Quote:In essence, Dragan had shown that in a world ruled by special relativity, counterintuitive quantum effects don’t have to be accepted as fundamental. In other words, by including the wacky ‘unphysical’ parts of special relativity’s equations, patently random and distinctly quantum-like phenomena emerge naturally.

Quote:From this faster-than-light vantage point, you can swap the order of cause and effect. This is a key result because the underlying physics must remain the same regardless of whether you’re watching events unfold above or below the cosmic speed limit. And if this is true, the pair argue that the order of events no longer plays a fundamental role in the theory.

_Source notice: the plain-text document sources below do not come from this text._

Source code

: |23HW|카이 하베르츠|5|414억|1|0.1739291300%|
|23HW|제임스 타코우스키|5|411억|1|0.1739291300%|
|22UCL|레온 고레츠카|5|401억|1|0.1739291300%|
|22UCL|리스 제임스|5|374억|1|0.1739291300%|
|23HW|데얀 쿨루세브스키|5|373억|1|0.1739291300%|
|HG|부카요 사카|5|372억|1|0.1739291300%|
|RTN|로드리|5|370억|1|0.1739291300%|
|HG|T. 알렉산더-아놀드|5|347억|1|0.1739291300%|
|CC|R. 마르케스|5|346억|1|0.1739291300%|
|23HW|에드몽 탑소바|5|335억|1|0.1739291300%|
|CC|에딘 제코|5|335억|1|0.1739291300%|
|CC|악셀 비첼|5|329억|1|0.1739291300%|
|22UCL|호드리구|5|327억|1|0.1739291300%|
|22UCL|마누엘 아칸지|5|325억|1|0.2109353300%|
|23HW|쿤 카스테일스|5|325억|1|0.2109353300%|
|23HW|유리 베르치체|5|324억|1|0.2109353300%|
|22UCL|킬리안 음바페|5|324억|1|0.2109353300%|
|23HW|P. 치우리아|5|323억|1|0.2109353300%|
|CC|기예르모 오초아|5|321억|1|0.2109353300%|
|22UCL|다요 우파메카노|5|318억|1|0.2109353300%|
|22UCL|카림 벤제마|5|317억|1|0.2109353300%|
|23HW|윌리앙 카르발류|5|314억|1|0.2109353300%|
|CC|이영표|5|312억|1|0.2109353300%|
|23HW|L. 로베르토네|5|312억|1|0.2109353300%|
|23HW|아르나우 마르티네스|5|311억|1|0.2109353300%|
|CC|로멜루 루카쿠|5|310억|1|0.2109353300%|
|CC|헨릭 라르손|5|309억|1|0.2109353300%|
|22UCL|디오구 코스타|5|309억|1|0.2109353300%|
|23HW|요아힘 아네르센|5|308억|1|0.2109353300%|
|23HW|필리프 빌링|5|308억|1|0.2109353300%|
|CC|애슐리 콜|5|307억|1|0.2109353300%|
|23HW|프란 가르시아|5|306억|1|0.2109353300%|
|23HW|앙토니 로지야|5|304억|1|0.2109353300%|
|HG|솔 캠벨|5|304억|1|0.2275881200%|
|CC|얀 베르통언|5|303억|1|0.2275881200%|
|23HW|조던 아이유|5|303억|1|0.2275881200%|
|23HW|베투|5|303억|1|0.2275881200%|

Dragan says all of this means that there are no paradoxes to answer for at all. “If you look at it carefully, you find that the rules of causality are changed. But they are not completely destroyed, they are modified in precisely the way quantum theory tells us.”

Their paper ->


Quantum principle of relativity

A. Dragan & A. Ekert


Quote:Abstract

Quantum mechanics is an incredibly successful theory and yet the statistical nature of its predictions is hard to accept and has been the subject of numerous debates. The notion of inherent randomness, something that happens without any cause, goes against our rational understanding of reality. To add to the puzzle, randomness that appears in non-relativistic quantum theory tacitly respects relativity, for example, it makes instantaneous signaling impossible. Here, we argue that this is because the special theory of relativity can itself account for such a random behavior. We show that the full mathematical structure of the Lorentz transformation, the one which includes the superluminal part, implies the emergence of non-deterministic dynamics, together with complex probability amplitudes and multiple trajectories. This indicates that the connections between the two seemingly different theories are deeper and more subtle than previously thought.